Sunday, August 9, 2009

Diaper Wars

When my daughter was born, I was horrified to learn that a new baby craps eight to ten times per day. This fact still amazes me. As a forty-year-old man, most days I'd pay good money for just one good bowel movement. How something so small can produce so much waste in a twenty-four hour period is beyond my comprehension. A baby's bowels are like the Free Fall ride at Six Flags. They're not full for more than a few seconds before WOOSH! Down everything goes at a hundred miles per hour.

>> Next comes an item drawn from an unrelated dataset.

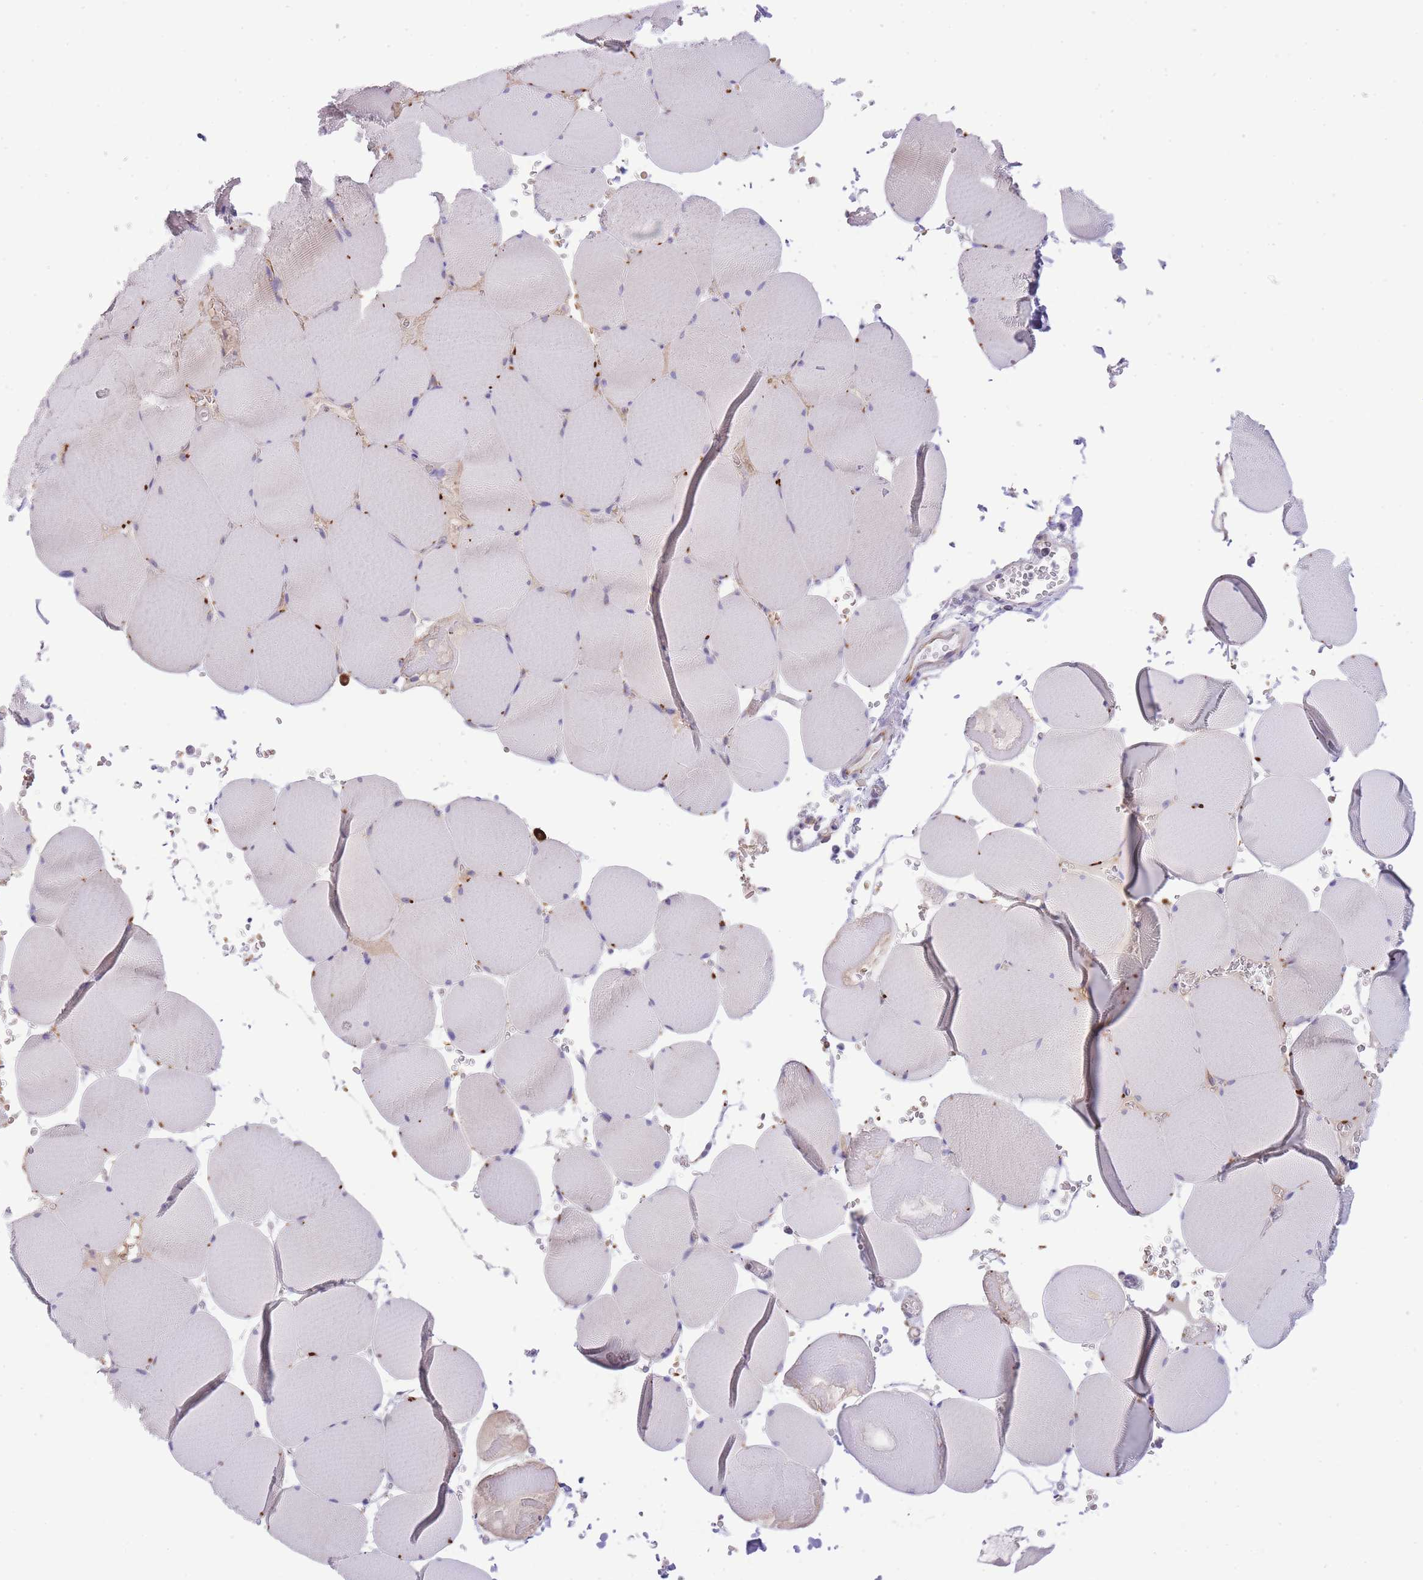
{"staining": {"intensity": "negative", "quantity": "none", "location": "none"}, "tissue": "skeletal muscle", "cell_type": "Myocytes", "image_type": "normal", "snomed": [{"axis": "morphology", "description": "Normal tissue, NOS"}, {"axis": "topography", "description": "Skeletal muscle"}, {"axis": "topography", "description": "Head-Neck"}], "caption": "The IHC photomicrograph has no significant positivity in myocytes of skeletal muscle.", "gene": "MEIOSIN", "patient": {"sex": "male", "age": 66}}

The rapid pace of infant poopage makes changing diapers a lot like playing paintball unarmed. Often you know when the baby is pooping. You see the unmistakable Oh my gosh, I think I'm squeezing a banana out of my rectum! look in their eyes as their face turns red and tiny grunts of satisfaction escape their lips. Other times you're holding the child and suddenly feel a quaking down below. Still, other times, you aren't aware that anything has transpired until that dreaded smell you've come to know all too well hits you square in the nostrils. Regardless of how you're made aware, you know what you have to do. It's time for battle. You've got to enter the combat zone. You've been dropped square into the middle of the diaper wars.

Cautiously, you open the full diaper to be greeted by things no human being should ever have to see. Even worse, you're well aware that the child may not even be finished. Chances are, it's a trap--a cruel hoax meant to get you to remove the diaper so that your precious angel can pummel you with even more baby waste the moment you're within range. The chamber of the gun isn't empty. It's merely cocked and reloaded, awaiting the moment fresh air hits your baby's bottom and alerts him or her that they are free to fire when ready. Don't shoot until you see the whites of Daddy's eyes!

As a first-time dad, you're a sitting duck. It takes time to master the art of the rapid diaper change. Sure, you did all right on that doll you practiced with in parenting class. But that doll didn't flail, scream, and kick the petroleum jelly out of your hand every time you tried to gift-wrap its loins. Like a lone soldier sprinting across open terrain, all the while knowing enemy snipers are somewhere on the hill, you rush against time. You pray to make it to safety before being fired upon. You get the baby's butt clean and fasten one side of a fresh diaper around his or her little hip. Almost there! The safety of camp is in sight! Then, just yards away from home base: rat-tat-tat-tat-tat. You're hit! Dad down! Like a slow motion scene from a Rambo movie, you can hear yourself screaming "Noooooooooooo!" You look to see yourself, the changing table, and the deceptively peaceful picture of your infant sleeping that sits on the nearby shelf all covered in infant excrement. Like a wounded combatant dragging himself to a nearby trench, you frantically scramble for wipes as brownish-yellow goo runs down the sleeves of your formerly favorite shirt. You manage to clean the child enough to finally get a fresh diaper on. But it's an empty accomplishment. You know you've been defeated. You made a valiant effort, but the enemy still took the hill.

Over time, you become a more experienced warrior. Your skills and speed improve. As children grow older and become squirmers, you master the skill of fastening diapers with one hand while keeping a resisting toddler pinned to the mat with your other. If you have multiple kids, you even learn to wield diapers and butt ointment while refereeing fights over Oreos and answering questions like Daddy, can Batman beat up a dinosaur? and Daddy, how can Mommy really love us if she's always making broccoli for dinner?

Eventually, the battles change as well. My youngest, Carson, is the only one still in diapers. Just having turned two, he's reached a stage where he wants to remove his diaper whenever he feels like it. He's not learned to go potty yet, mind you, but apparently Carson doesn't consider that a prerequisite. The other morning I entered his room to find my son standing in his crib, holding his diaper in his hand, and towering over a pile of his own doo-doo like a victorious gladiator over a fallen opponent. All the while he grinned back at me as if to say, "Screw you and your rules!" He was clearly bucking the system--rejecting traditional institutions of authority. The smell, the statement, the anti-authoritative display... throw in a couple of doobies, some signs that read "Make Poop, Not War," and a Jimmy Hendrix version of "Old MacDonald Had a Farm," and you'd have had a toddler's Woodstock on your hands.

And so the diaper wars continue. March on young dads. Stay strong fearless moms. One day soon, the diaper wars will end. Until that time, keep plenty of hand sanitizer around. And the next time you enter your baby or toddler's room to be met by smells too foul to describe or the sight of a child finger painting with his own bodily excretions, take heart. Never forget, it's supposed to be this way. After all, war is hell.